--- EXERCISE AIM ---
Pull each line containing "root" out of the data and copy it.

--- LISTED RECORDS ---
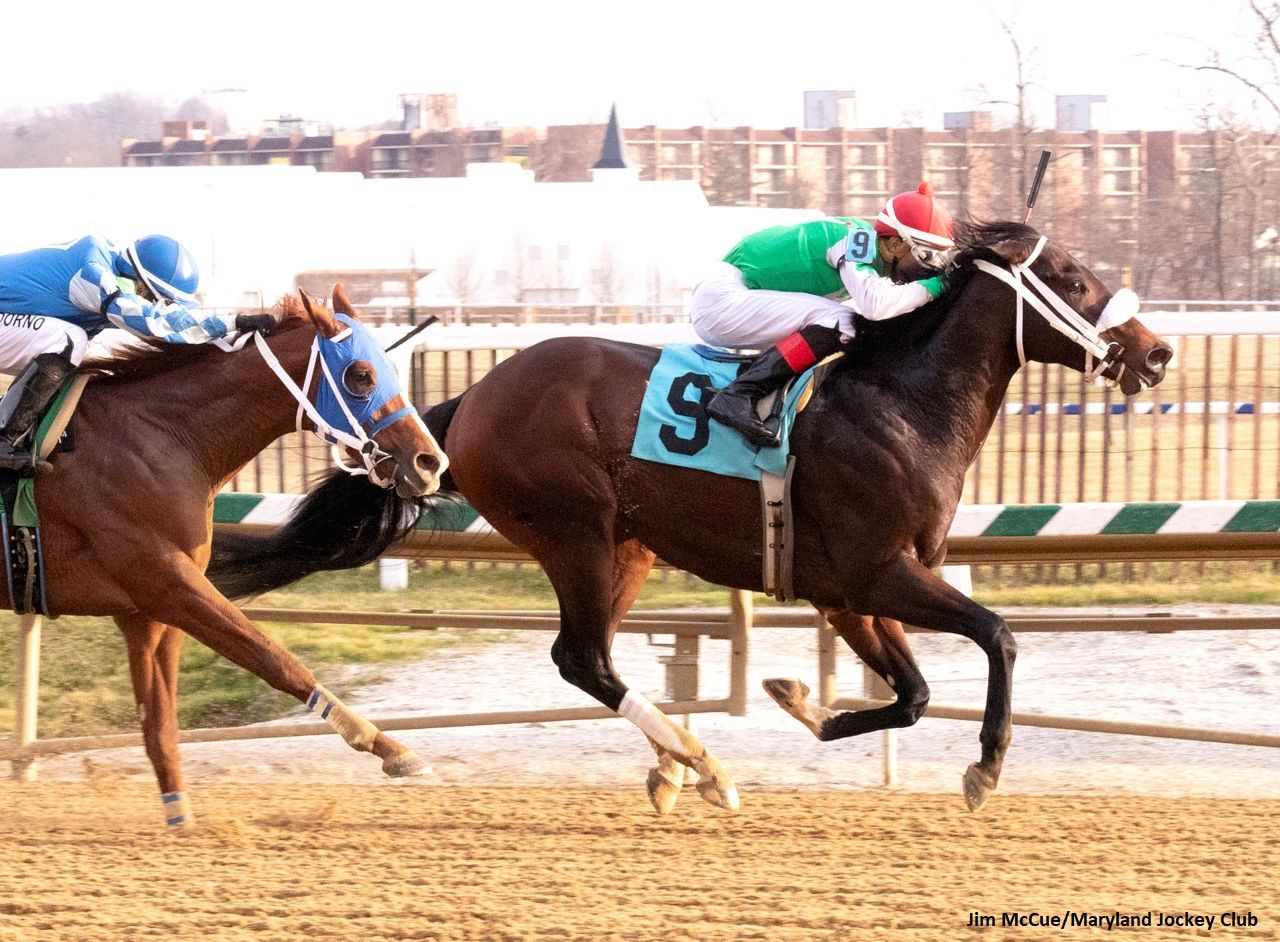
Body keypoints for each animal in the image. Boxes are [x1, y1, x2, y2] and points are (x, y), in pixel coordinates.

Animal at [5, 286, 447, 827]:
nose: (430, 462)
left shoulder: (148, 608)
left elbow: (159, 720)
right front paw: (388, 747)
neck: (160, 438)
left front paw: (179, 816)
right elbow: (273, 658)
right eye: (360, 374)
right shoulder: (168, 583)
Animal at [208, 221, 1173, 814]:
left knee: (590, 660)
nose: (1157, 352)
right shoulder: (880, 573)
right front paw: (984, 767)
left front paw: (799, 700)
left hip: (628, 547)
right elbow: (996, 637)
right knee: (583, 659)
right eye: (1075, 278)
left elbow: (912, 695)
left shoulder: (851, 594)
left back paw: (678, 763)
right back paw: (700, 766)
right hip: (577, 532)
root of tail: (474, 396)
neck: (900, 405)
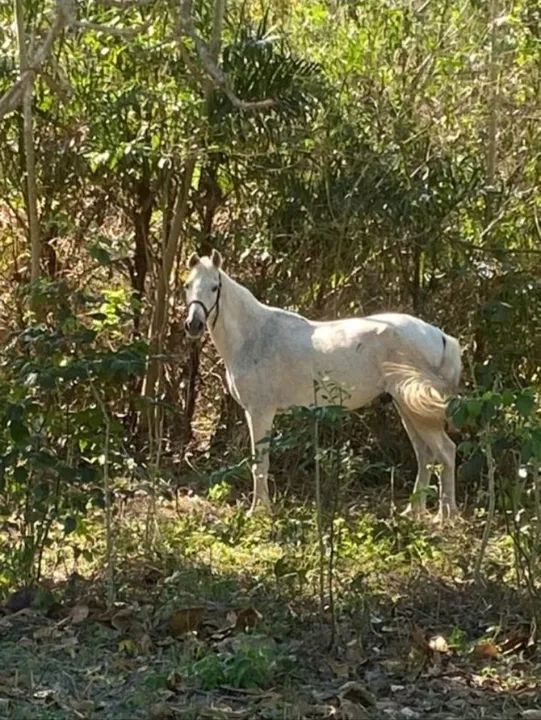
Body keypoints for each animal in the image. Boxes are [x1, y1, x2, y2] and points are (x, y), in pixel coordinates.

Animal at [184, 249, 462, 522]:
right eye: (187, 285)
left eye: (214, 287)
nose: (193, 324)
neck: (255, 336)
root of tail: (439, 335)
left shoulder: (260, 411)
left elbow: (260, 463)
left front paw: (259, 512)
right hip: (407, 406)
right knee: (425, 454)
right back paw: (413, 512)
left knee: (446, 452)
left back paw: (446, 517)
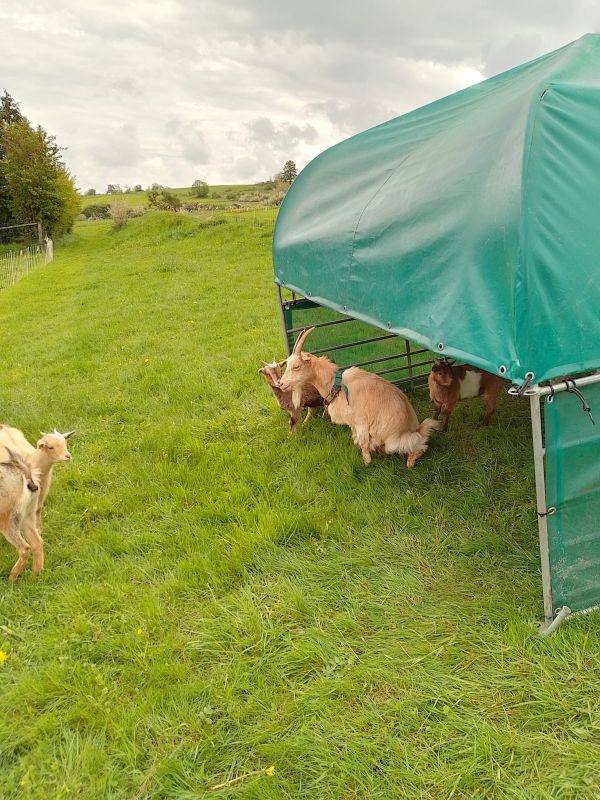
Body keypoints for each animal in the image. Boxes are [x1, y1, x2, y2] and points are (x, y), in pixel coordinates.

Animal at [278, 328, 440, 466]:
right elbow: (357, 439)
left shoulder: (361, 422)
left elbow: (364, 444)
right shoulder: (353, 424)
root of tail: (417, 428)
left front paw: (366, 463)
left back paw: (410, 462)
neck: (336, 385)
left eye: (296, 366)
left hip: (398, 442)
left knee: (420, 447)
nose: (281, 384)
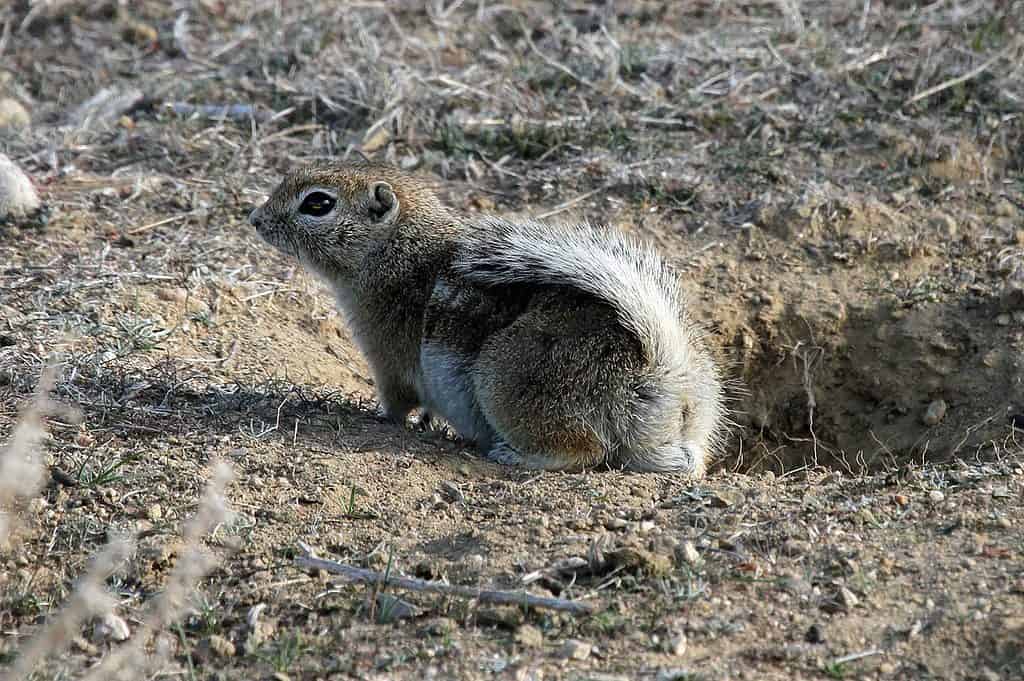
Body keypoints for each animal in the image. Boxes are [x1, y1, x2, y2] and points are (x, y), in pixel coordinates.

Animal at [250, 161, 724, 475]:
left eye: (318, 203)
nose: (255, 218)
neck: (396, 250)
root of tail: (661, 374)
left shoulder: (386, 357)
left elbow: (397, 401)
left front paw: (381, 419)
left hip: (505, 381)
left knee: (583, 451)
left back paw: (513, 454)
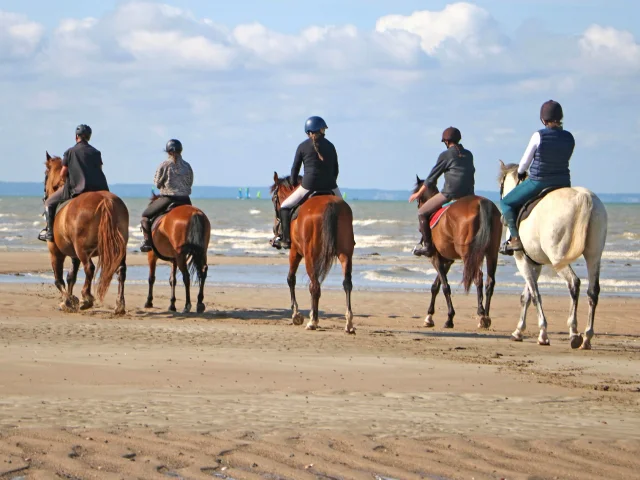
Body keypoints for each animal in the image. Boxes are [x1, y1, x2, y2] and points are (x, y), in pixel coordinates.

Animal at [43, 152, 129, 314]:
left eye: (46, 174)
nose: (45, 196)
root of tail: (105, 200)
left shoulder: (56, 252)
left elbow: (59, 280)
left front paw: (68, 301)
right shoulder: (74, 255)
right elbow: (71, 276)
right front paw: (70, 299)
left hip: (82, 249)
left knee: (89, 268)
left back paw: (86, 298)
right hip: (118, 249)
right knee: (121, 271)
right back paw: (119, 305)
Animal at [272, 173, 358, 334]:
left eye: (274, 199)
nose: (275, 229)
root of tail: (331, 205)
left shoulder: (295, 251)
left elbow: (290, 279)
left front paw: (296, 315)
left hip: (310, 256)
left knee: (315, 286)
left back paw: (313, 322)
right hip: (346, 254)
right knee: (347, 284)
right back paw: (349, 323)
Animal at [412, 176, 502, 330]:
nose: (418, 206)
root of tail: (481, 202)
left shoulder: (435, 258)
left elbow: (445, 287)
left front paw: (449, 318)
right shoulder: (447, 261)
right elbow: (435, 286)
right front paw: (429, 317)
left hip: (469, 255)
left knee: (478, 278)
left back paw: (481, 314)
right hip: (491, 253)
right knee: (489, 282)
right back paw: (485, 317)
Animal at [498, 161, 608, 348]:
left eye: (501, 185)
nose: (502, 220)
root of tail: (584, 197)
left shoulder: (522, 260)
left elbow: (535, 295)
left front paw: (542, 334)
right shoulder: (535, 263)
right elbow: (526, 296)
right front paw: (518, 331)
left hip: (558, 258)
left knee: (574, 283)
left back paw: (574, 332)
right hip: (594, 257)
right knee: (593, 291)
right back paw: (587, 337)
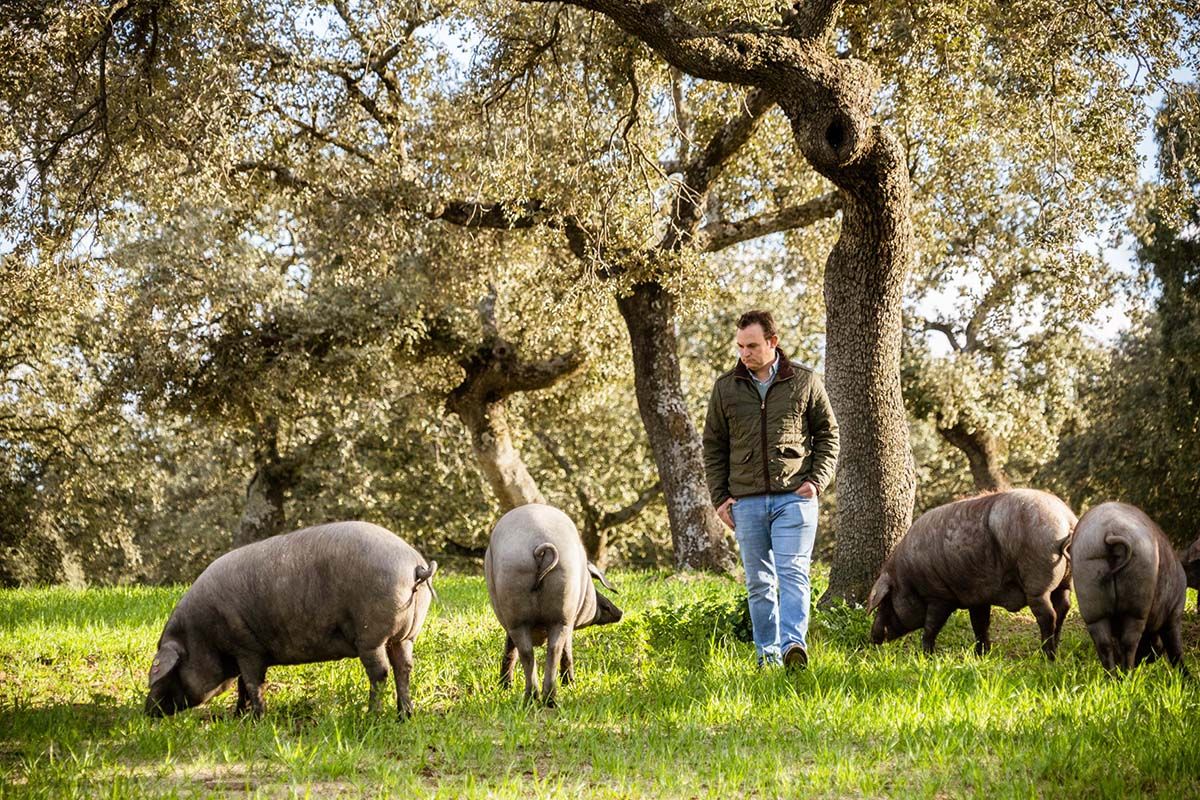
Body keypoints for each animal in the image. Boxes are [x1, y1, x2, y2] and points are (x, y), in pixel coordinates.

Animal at [145, 525, 436, 719]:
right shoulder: (247, 652)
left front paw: (257, 719)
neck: (202, 636)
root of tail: (415, 565)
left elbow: (252, 683)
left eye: (169, 671)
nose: (147, 711)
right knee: (403, 668)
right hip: (406, 636)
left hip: (371, 635)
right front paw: (239, 716)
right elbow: (242, 684)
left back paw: (370, 716)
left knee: (381, 672)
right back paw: (404, 716)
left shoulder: (246, 647)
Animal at [484, 506, 624, 705]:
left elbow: (510, 649)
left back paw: (538, 699)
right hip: (561, 610)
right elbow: (567, 650)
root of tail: (539, 546)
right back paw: (550, 696)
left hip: (522, 612)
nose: (619, 612)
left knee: (533, 651)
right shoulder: (570, 621)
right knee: (554, 649)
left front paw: (505, 687)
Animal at [868, 489, 1075, 657]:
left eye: (884, 603)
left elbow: (931, 627)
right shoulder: (978, 597)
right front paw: (981, 655)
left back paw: (1047, 656)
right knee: (1063, 607)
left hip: (1037, 582)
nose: (873, 638)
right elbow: (980, 625)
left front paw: (926, 655)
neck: (907, 578)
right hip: (1064, 582)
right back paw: (1056, 649)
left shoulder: (939, 596)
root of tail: (1067, 520)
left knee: (1048, 615)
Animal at [1070, 503, 1190, 671]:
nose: (1149, 658)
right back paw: (1128, 672)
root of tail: (1110, 532)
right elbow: (1175, 648)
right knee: (1130, 641)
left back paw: (1112, 674)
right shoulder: (1176, 611)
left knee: (1104, 643)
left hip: (1090, 594)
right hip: (1137, 602)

--- WRITTEN REPLY ---
root of tail: (474, 396)
root of tail: (439, 335)
root of tail: (417, 428)
root of tail: (661, 374)
root of tail: (105, 200)
root of tail: (331, 205)
root of tail: (481, 202)
root of tail: (584, 197)
root of tail: (415, 565)
root of tail: (539, 546)
root of tail: (1067, 520)
root of tail: (1110, 532)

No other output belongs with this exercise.